Seitdem wurden weitere vergebliche Gegenangriffe unternommen. Jetzt ist es wieder ruhig und man scheint sich mit dem Verlust des Geländes abzufinden.
Kein Wunder, dass sich schon wieder der Papierkrieg meldet.
Es ist nicht zu glauben, um was man sich alles kümmert. Da werden ellenlange Befehle erlassen über das Sammeln von alten Knochen, Kaffeegrund, Kisten, Blechbüchsen, alten Lumpen usw., da wird dieses und jenes verboten — aber nicht verboten wird das Hungern und nicht verboten das Liegen unter wasserundichten Zeltbahnen im Freien, wie es zurzeit noch bei etwa 30 Mannschaften unserer Batterie der Fall ist.

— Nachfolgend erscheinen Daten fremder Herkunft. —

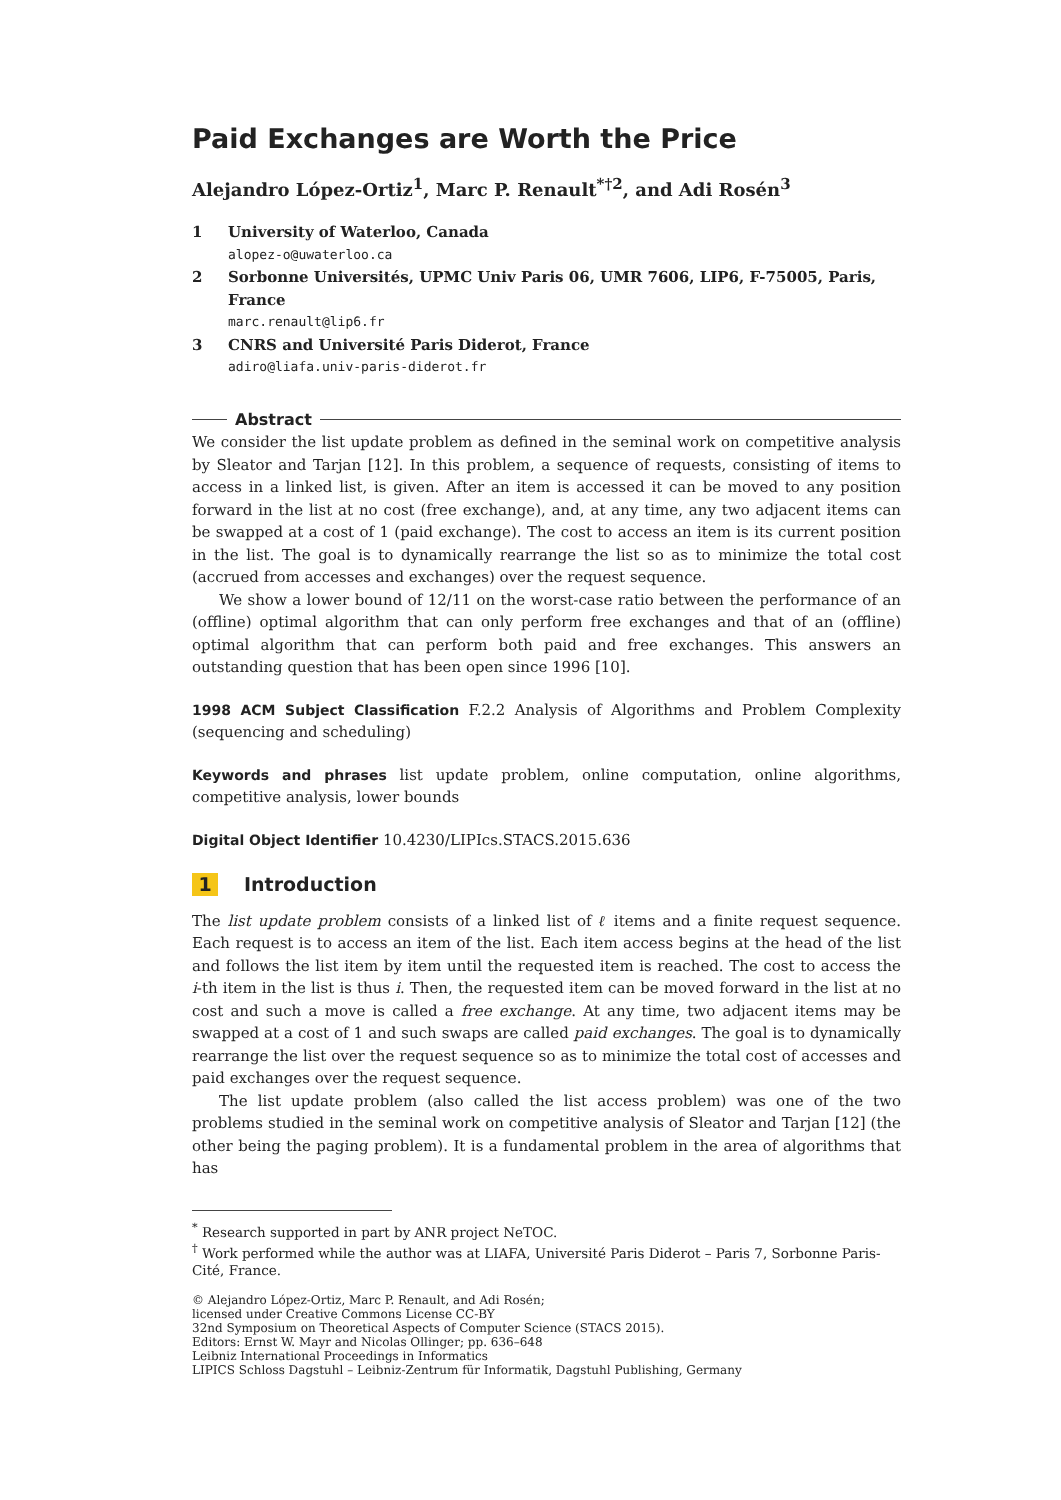Paid Exchanges are Worth the Price
Alejandro López-Ortiz<sup>1</sup>, Marc P. Renault<sup>*†2</sup>, and Adi Rosén<sup>3</sup>
1 University of Waterloo, Canada
alopez-o@uwaterloo.ca
2 Sorbonne Universités, UPMC Univ Paris 06, UMR 7606, LIP6, F-75005, Paris, France
marc.renault@lip6.fr
3 CNRS and Université Paris Diderot, France
adiro@liafa.univ-paris-diderot.fr
Abstract
We consider the list update problem as defined in the seminal work on competitive analysis by Sleator and Tarjan [12]. In this problem, a sequence of requests, consisting of items to access in a linked list, is given. After an item is accessed it can be moved to any position forward in the list at no cost (free exchange), and, at any time, any two adjacent items can be swapped at a cost of 1 (paid exchange). The cost to access an item is its current position in the list. The goal is to dynamically rearrange the list so as to minimize the total cost (accrued from accesses and exchanges) over the request sequence.
We show a lower bound of 12/11 on the worst-case ratio between the performance of an (offline) optimal algorithm that can only perform free exchanges and that of an (offline) optimal algorithm that can perform both paid and free exchanges. This answers an outstanding question that has been open since 1996 [10].
1998 ACM Subject Classification F.2.2 Analysis of Algorithms and Problem Complexity (sequencing and scheduling)
Keywords and phrases list update problem, online computation, online algorithms, competitive analysis, lower bounds
Digital Object Identifier 10.4230/LIPIcs.STACS.2015.636
1 Introduction
The list update problem consists of a linked list of ℓ items and a finite request sequence. Each request is to access an item of the list. Each item access begins at the head of the list and follows the list item by item until the requested item is reached. The cost to access the i-th item in the list is thus i. Then, the requested item can be moved forward in the list at no cost and such a move is called a free exchange. At any time, two adjacent items may be swapped at a cost of 1 and such swaps are called paid exchanges. The goal is to dynamically rearrange the list over the request sequence so as to minimize the total cost of accesses and paid exchanges over the request sequence.
The list update problem (also called the list access problem) was one of the two problems studied in the seminal work on competitive analysis of Sleator and Tarjan [12] (the other being the paging problem). It is a fundamental problem in the area of algorithms that has
<sup>*</sup> Research supported in part by ANR project NeTOC.
<sup>†</sup> Work performed while the author was at LIAFA, Université Paris Diderot – Paris 7, Sorbonne Paris-Cité, France.
© Alejandro López-Ortiz, Marc P. Renault, and Adi Rosén;
licensed under Creative Commons License CC-BY
32nd Symposium on Theoretical Aspects of Computer Science (STACS 2015).
Editors: Ernst W. Mayr and Nicolas Ollinger; pp. 636–648
Leibniz International Proceedings in Informatics
LIPICS Schloss Dagstuhl – Leibniz-Zentrum für Informatik, Dagstuhl Publishing, Germany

Freilich, unsere Kommandostellen werden von solchen Verhältnissen wohl nur wenig spüren. Ihre Unterkünfte sind 10mal besser als die unseren. Und ebenso wenig zu vergleichen ist “ihre” Verpflegung — wird ihnen doch nach der Kriegsverpflegungsvorschrift das “Fassen” der Lebensmittel ohne Angabe einer Kopfstärke gestattet.
Man sollte nur einmal die Küchen aller Stäbe – auch die der geringeren – unparteiisch revidieren lassen. Man würde starr werden vor Staunen, wie sich die den “Mannschaften” zugesprochenen 1/3 Brot- und Marmelade – sowie Affenfett-Gramm-Portionen in Kartoffeln, Braten, Gemüse, Wurst, Schinken und sonstwas zu verwandeln vermögen.
Wir aber gehen mit dieser Moral unaufhaltsam unserem Schicksal entgegen. Sie drückt auch allen anderen Dingen ihren Stempel auf.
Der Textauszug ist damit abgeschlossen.